■ TASK DESCRIPTION: Could you set down exactly the lines that start at the one containing "right knee: (172, 100)" and end at the final line of the material below?

(EXTRACTED DATA begins)

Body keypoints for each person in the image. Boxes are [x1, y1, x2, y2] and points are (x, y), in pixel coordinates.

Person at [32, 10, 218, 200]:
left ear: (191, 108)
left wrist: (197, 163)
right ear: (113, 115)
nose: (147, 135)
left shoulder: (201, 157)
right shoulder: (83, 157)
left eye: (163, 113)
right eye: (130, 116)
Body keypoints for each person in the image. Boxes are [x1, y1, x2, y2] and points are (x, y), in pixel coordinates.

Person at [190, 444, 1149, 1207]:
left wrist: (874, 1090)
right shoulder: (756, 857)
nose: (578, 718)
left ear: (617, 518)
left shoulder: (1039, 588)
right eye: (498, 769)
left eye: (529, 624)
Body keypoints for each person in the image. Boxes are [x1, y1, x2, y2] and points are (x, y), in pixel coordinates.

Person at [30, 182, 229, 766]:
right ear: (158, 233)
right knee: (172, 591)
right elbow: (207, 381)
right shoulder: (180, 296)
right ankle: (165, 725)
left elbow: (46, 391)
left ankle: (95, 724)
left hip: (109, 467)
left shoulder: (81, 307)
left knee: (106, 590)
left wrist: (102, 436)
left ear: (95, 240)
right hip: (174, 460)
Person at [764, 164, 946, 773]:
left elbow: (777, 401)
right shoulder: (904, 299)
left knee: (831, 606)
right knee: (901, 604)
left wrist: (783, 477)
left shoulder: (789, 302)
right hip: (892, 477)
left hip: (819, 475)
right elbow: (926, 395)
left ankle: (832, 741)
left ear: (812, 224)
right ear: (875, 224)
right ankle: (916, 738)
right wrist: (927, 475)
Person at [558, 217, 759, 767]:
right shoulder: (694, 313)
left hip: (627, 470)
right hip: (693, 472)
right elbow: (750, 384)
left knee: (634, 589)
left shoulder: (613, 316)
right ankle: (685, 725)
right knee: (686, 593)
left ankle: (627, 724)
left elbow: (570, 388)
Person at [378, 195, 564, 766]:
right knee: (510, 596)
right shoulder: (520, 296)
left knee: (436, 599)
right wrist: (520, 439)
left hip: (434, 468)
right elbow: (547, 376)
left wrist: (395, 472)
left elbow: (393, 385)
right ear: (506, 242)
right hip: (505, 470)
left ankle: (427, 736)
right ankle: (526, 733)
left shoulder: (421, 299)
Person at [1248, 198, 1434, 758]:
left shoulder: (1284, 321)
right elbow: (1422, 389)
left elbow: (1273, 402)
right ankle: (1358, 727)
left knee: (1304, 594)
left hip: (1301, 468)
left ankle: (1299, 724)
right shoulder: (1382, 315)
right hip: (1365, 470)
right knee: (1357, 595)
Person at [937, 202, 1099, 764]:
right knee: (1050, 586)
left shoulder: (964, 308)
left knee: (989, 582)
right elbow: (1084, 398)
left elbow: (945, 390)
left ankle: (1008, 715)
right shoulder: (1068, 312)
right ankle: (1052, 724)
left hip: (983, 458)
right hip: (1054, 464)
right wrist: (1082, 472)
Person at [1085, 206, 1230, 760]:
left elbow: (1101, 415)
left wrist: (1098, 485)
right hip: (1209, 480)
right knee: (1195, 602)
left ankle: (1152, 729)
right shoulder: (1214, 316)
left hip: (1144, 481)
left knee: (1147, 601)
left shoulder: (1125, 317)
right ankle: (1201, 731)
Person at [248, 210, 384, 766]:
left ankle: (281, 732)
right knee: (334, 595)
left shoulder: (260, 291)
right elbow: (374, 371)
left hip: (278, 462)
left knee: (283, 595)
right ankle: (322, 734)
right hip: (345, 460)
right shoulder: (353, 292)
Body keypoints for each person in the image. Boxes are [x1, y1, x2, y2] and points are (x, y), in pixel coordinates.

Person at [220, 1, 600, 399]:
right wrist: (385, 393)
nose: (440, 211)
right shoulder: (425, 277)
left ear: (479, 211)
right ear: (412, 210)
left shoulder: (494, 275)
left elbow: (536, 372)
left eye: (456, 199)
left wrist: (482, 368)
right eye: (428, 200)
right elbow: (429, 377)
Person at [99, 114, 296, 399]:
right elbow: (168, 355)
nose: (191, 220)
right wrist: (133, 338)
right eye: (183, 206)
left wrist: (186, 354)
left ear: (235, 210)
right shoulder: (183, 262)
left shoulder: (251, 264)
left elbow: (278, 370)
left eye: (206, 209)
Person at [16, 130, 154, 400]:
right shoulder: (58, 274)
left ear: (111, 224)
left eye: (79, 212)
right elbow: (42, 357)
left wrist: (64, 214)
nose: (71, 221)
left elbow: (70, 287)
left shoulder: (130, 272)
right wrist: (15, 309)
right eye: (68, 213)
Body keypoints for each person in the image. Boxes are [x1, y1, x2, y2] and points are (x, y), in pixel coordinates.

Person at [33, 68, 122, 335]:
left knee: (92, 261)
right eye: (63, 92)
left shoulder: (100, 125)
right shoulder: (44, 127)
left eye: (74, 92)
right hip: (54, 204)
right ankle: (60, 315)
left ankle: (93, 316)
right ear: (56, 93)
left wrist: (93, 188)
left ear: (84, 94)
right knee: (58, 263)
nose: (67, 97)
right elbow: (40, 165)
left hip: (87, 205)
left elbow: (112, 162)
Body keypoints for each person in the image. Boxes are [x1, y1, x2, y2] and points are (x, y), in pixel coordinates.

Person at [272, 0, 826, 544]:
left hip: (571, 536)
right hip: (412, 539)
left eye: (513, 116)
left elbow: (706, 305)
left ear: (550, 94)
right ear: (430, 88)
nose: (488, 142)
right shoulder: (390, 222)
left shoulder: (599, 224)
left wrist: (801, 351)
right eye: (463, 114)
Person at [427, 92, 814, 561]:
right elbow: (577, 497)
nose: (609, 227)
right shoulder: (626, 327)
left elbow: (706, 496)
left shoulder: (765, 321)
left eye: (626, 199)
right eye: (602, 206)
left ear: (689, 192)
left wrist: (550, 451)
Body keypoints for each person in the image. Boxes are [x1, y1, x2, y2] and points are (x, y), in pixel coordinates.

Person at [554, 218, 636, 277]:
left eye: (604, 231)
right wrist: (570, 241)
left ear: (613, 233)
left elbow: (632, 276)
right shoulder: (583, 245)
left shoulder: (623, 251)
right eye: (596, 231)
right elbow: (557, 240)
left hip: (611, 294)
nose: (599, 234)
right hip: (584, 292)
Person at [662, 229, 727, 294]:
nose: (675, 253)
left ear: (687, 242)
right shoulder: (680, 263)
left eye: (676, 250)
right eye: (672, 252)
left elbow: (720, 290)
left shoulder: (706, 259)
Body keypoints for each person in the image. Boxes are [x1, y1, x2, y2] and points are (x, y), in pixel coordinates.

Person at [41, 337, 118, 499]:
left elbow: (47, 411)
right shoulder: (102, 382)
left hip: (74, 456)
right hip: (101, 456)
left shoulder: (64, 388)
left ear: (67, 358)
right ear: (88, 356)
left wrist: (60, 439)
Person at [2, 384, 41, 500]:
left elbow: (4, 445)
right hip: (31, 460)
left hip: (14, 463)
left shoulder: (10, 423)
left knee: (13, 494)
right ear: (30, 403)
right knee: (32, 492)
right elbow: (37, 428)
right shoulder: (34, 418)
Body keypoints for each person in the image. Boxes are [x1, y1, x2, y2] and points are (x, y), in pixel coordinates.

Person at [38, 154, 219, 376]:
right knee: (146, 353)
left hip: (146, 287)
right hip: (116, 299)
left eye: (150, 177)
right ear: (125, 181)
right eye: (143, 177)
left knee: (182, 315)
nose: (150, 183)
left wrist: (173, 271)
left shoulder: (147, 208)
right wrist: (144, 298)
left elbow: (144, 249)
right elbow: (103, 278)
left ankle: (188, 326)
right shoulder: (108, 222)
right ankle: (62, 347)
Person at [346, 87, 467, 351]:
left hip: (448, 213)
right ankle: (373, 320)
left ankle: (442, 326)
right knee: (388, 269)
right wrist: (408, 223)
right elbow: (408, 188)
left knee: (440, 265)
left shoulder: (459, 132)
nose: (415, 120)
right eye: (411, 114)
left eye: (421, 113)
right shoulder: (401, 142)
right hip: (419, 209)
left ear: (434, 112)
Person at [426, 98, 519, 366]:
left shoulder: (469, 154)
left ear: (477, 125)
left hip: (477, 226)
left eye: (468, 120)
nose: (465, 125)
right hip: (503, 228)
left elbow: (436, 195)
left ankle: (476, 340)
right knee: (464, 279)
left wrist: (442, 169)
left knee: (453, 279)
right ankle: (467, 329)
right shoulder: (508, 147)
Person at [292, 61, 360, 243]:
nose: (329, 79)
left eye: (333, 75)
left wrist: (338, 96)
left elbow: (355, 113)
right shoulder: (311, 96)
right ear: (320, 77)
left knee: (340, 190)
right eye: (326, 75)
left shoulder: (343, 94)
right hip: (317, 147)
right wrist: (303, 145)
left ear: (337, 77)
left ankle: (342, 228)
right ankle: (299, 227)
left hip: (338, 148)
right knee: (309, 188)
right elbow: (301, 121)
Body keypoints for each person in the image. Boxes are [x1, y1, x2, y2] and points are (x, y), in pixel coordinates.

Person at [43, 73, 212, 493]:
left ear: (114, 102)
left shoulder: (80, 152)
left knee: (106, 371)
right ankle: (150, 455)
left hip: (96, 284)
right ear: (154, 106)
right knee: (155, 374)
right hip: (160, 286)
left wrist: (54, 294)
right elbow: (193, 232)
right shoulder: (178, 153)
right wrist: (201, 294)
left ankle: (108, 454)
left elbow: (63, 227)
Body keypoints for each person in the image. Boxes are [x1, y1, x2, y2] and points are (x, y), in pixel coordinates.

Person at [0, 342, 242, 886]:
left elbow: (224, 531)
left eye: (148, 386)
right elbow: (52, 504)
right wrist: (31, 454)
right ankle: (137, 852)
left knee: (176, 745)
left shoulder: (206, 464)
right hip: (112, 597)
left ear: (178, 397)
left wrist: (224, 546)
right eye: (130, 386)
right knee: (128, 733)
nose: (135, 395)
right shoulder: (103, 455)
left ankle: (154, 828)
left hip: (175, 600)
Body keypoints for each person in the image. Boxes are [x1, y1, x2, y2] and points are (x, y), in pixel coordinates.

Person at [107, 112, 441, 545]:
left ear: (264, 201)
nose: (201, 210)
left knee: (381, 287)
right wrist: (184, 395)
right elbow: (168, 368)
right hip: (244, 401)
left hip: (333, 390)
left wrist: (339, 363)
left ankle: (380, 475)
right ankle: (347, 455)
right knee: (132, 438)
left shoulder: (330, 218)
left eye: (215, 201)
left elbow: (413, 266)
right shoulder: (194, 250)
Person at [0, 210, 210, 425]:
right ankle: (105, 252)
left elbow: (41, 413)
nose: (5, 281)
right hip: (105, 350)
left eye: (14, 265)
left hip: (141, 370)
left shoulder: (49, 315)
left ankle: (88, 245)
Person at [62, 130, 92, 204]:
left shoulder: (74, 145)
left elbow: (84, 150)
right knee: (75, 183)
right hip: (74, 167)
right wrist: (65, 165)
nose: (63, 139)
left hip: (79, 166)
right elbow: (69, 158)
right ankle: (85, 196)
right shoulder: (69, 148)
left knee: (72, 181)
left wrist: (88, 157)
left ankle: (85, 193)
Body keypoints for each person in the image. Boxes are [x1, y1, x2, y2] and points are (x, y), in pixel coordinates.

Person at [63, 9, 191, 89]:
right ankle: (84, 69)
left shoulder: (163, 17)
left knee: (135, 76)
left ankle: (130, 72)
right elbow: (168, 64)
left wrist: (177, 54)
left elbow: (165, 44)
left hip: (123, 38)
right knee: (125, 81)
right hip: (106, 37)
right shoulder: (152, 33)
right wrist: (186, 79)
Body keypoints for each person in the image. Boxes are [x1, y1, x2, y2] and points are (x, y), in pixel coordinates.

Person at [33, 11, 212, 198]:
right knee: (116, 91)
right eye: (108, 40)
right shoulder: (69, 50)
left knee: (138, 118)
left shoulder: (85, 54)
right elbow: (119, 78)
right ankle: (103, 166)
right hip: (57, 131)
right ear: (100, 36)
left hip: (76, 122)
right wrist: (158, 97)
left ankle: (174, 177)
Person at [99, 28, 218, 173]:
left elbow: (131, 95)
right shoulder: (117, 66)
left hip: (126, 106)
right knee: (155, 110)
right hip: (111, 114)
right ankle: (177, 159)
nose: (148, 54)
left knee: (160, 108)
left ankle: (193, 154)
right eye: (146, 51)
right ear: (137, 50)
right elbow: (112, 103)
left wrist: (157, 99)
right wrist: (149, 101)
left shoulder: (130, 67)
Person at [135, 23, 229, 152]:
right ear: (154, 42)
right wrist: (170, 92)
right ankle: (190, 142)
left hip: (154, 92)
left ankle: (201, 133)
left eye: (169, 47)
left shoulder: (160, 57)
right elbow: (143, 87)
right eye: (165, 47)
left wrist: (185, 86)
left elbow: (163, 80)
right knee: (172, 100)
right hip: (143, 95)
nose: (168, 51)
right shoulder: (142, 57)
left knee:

(EXTRACTED DATA ends)

■ EXERCISE OUTPUT:
right knee: (172, 100)
right hip: (143, 95)
nose: (168, 51)
right shoulder: (142, 57)
left knee:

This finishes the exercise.